Top of Data for this exercise
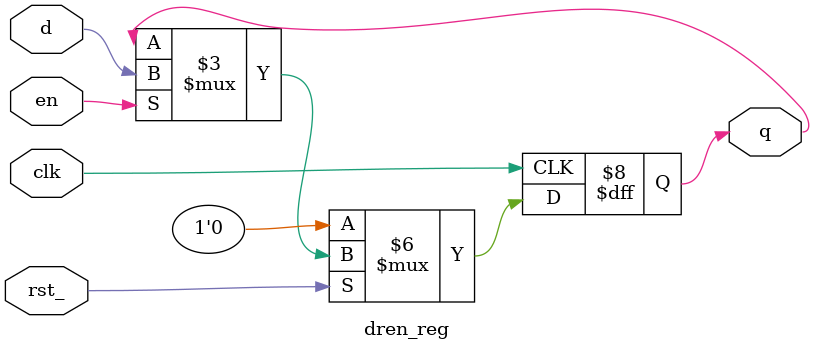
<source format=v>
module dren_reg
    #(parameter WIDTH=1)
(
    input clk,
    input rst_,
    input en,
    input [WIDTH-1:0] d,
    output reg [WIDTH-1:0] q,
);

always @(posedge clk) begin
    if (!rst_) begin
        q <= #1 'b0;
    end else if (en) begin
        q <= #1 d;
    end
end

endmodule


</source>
Bottom of Data for this exercise
Exercise requirements: The result should be the full set of entries above, restated exactly and without images.

Response:
<source format=v>
module dren_reg
    #(parameter WIDTH=1)
(
    input clk,
    input rst_,
    input en,
    input [WIDTH-1:0] d,
    output reg [WIDTH-1:0] q,
);

always @(posedge clk) begin
    if (!rst_) begin
        q <= #1 'b0;
    end else if (en) begin
        q <= #1 d;
    end
end

endmodule


</source>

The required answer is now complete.